Avaya Uses Xen for Aura Unified Communications Platform

Avaya, the telecommunications outfit spun out of Lucent in 2000 and taken private by Silver Lake Partners and TPG Capital for $8.2 billion in 2007, the company that's buying Nortel's Enterprise Division for $900 million, a move that will recombine Northern Electric and Western Electric, entities that haven't been together since 1949, means to announce a virtualized unified communications solution today targeted at SMBs.

The widgetry is a version of the Aura solution the company brought out for the large-scale enterprise in May. It's supposed to be one of the first solutions to use standards-based virtualization for real-time communications - and Avaya thinks so much of virtualization - the use of software to run multiple applications on a single piece of hardware at the same time - that it says it will be its de facto method of deploying applications from here on out.

Avaya has rolled its own middleware based on Linux and the open source Xen virtualization projection to make unified communications and collaboration more practical and affordable for the mid-sized company. It says its new mid-size Aura can support 2,400 users and 250 locations on a single high-end Intel Nehalem server at prices starting at 60 bucks a seat.

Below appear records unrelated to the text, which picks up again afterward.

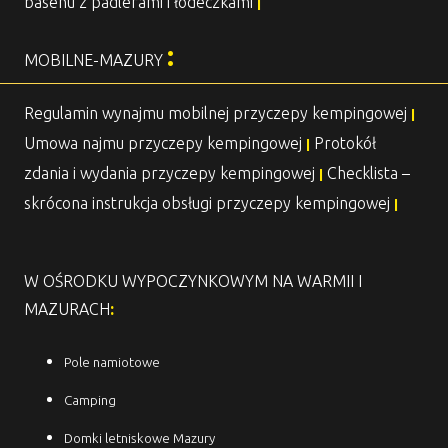
basenu z padlerami i łódeczkami
|
:
MOBILNE-MAZURY
Regulamin wynajmu mobilnej przyczepy kempingowej
|
Umowa najmu przyczepy kempingowej
Protokół
|
zdania i wydania przyczepy kempingowej
Checklista –
|
skrócona instrukcja obsługi przyczepy kempingowej
|
W OŚRODKU WYPOCZYNKOWYM NA WARMII I
MAZURACH
:
Pole namiotowe
Camping
Domki letniskowe Mazury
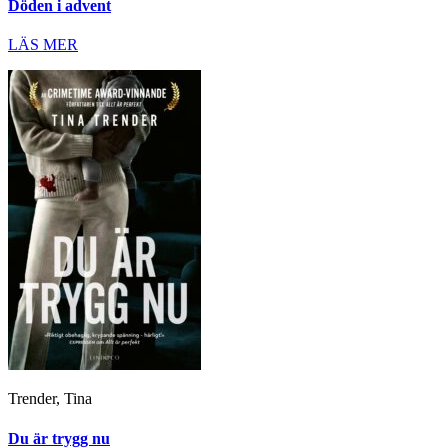
Döden i advent
LÄS MER
Trender, Tina
Du är trygg nu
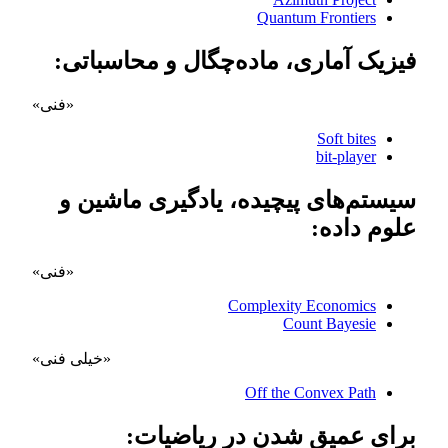
Quantum Frontiers
فیزیک آماری، ماده‌چگال و محاسباتی:
«فنی» 
Soft bites
bit-player
سیستم‌های پیچیده، یادگیری ماشین و
علوم داده:
«فنی» 
Complexity Economics
Count Bayesie
«خیلی فنی» 
Off the Convex Path
برای عمیق شدن در ریاضیات:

Besides saving money, the widgetry is supposed to reduce complexity and power consumption and, compared to rival systems, obviously needs a whole lot less hardware, which explains why it's cheaper. Avaya calculates that Aura takes 80% less hardware than Microsoft, which isn't running communications of its Hyper-V hypervisor, and 65% less than Cisco, which isn't doing real-time. The less machinery, the less power, cooling and maintenance is needed, making the widgetry more environmentally friendly and lowering its total cost of ownership.